Bhutan is not given to everyone. And for good reason, to limit the flow of tourists, the authorities have imagined a daily tax which varies depending on the period between 165 and 200 dollars per person. It is expensive but it is the price of happiness.
1. To touch happiness
If there is one thing that everyone (or almost everyone) knows about Bhutan, it is that the health of the economy of the country does not depend on the Gross Domestic Product (GDP), it is said the value of the wealth produced over the year, but on the BNB index: Bonheur National Brut. In addition to the economic dimension, the BNB also measures the conservation and promotion of Bhutanese culture, safeguarding the environment, sustainable use of resources, and finally responsible good governance. As a result, Bhutan is said to be the happiest country in the world (even if they don’t have internet).
Bhutan is part of the Himalayan chain, it helps to gain height. The country is home in particular to Mount Chomolarhi, the highest mountain in the world whose summit has never been reached. And that should not change since, since 1994, a law has forbidden to climb mountains over 6000 meters, out of respect for nature and local customs. A rich idea when you see the garbage dump that has become Nepal. Bhutan is also the ideal place to rise spiritually. Buddhism is omnipresent in the life of the inhabitants and the monasteries (Dzongs) are centers of religious, political and administrative life often magnificent. In any case, more than the CPAM center near you.
3. To party
Yes, well not quite the one you think. Bhutan is not famous for its clubbing nights. Instead, each month, a festival of colors and music is organized on the basis of the lunar calendar. It is supposed to guarantee the protection of the people by the gods. Nobody knows if it works, in any case, it makes very pretty photos.
4. To test your resistance to vertigo
You have already been told that Bhutan is one of the highest perched countries in the world. Well logically, you will have the opportunity to test your vertigo especially on the many suspension bridges that mark out the region. Better yet, go for a jump (no mistake, it’s an expression) at the Taktsang monastery, also called “Tiger’s Den” which is a real eagle’s nest hanging on the mountain more than 800 meters above the void.
5. To get calves
Bhutan is also the country of treks, not necessarily the hardest on the planet, but enough for you to have your feet full at the end of your days. The advantage is that you will generally be rewarded for your efforts by the beauty of the landscapes, the stupas (mausoleums to the glory of Buddha), or simply by the kindness of the inhabitants that you will meet on your way.

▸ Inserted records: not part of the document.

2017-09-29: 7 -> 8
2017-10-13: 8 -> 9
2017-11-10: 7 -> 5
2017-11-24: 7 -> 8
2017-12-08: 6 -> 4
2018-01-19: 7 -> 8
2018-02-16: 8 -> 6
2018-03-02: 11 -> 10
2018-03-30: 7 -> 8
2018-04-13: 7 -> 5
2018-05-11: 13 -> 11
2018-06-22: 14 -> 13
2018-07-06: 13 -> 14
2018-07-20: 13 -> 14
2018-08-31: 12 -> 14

6. To test your intestines with one of the spiciest cuisines in the world
If the Bhutanese have such a smile, it is undoubtedly because they laugh in advance while thinking in the head that you will make after your first bite of their national dish: Ema Datsi. It is a kind of chili without carne, but with cheese and especially just enough spices to make you cry.

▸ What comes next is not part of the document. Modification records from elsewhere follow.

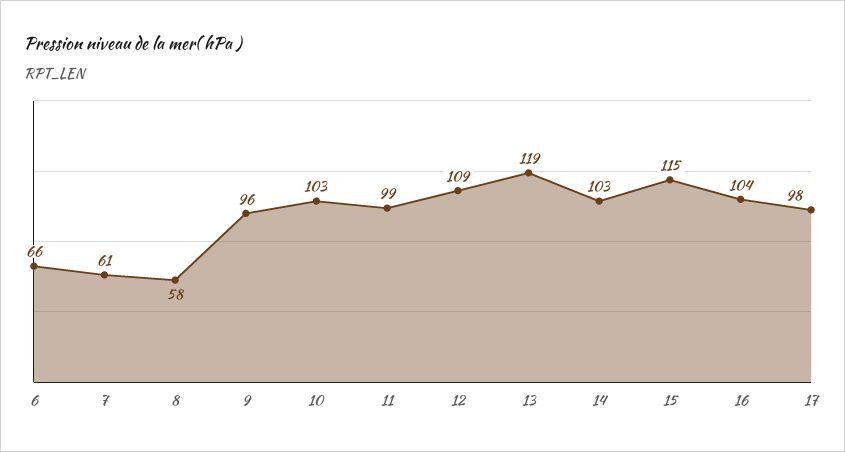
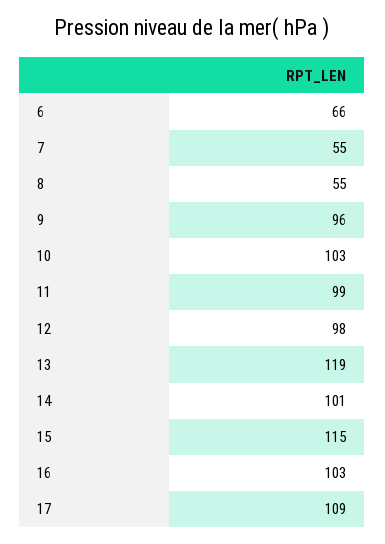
7: 61 -> 55
8: 58 -> 55
12: 109 -> 98
14: 103 -> 101
16: 104 -> 103
17: 98 -> 109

7. To fall in love with teases (the descendants of Alf the alien)
The tease maybe a funny creature, it is today the national animal of Bhutan. A kind of an improbable cross between an African wildebeest, a goat, and Alf the extraterrestrial. The tease lives in harmony with men, especially since the King of Bhutan decided to close all the zoos in the country and free the animals. Yeah, even the tigers.

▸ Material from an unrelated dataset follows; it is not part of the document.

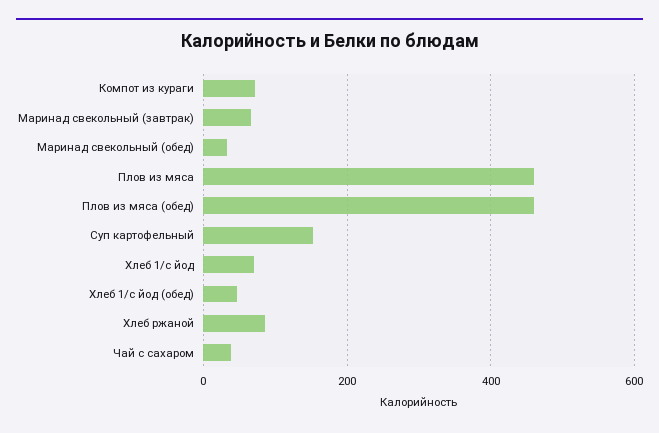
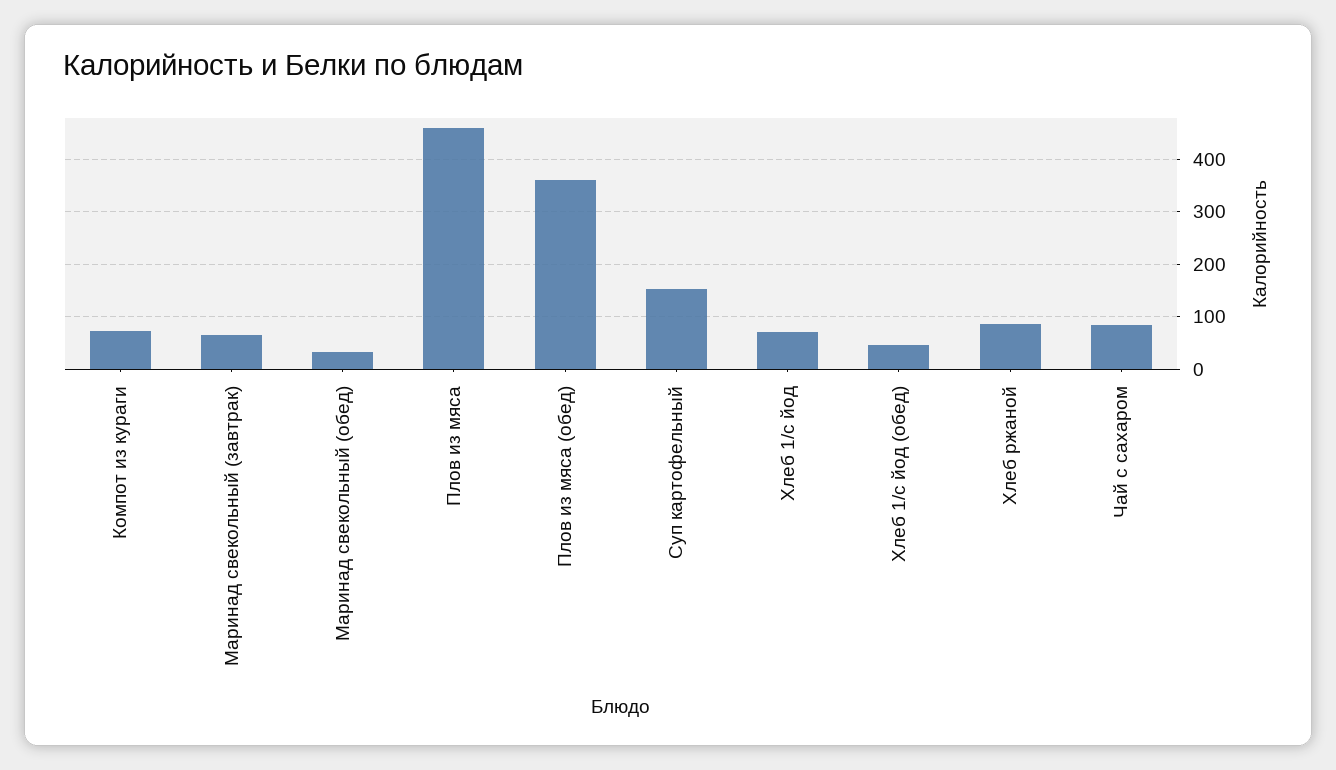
Плов из мяса (обед): 460 -> 360
Чай с сахаром: 40 -> 80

Proof that Bhutan is a country of another planet, it is to date the first in the world whose agriculture is 100% organic, that is to say without any traces of chemicals. By cons, it will not be difficult and swallow without complaining about your plate of cabbage, spinach, pumpkin or carrots. We said it was organic, not that it was necessarily good.
9. To bring back local souvenirs (guaranteed without made in China)
All the handicrafts that you will find on the markets in Bhutan would be produced locally. We prefer to use the conditional if one of you gets a trinket made in China refourgue during your stay in Bhutan and comes to rot in the comments. In addition to all the religious charms and colorful fabrics, the Bhutanese are also famous for their stamp collections (we don’t laugh) and for their musical instruments (cymbals, violins, trumpets, etc.) and other prayer wheels.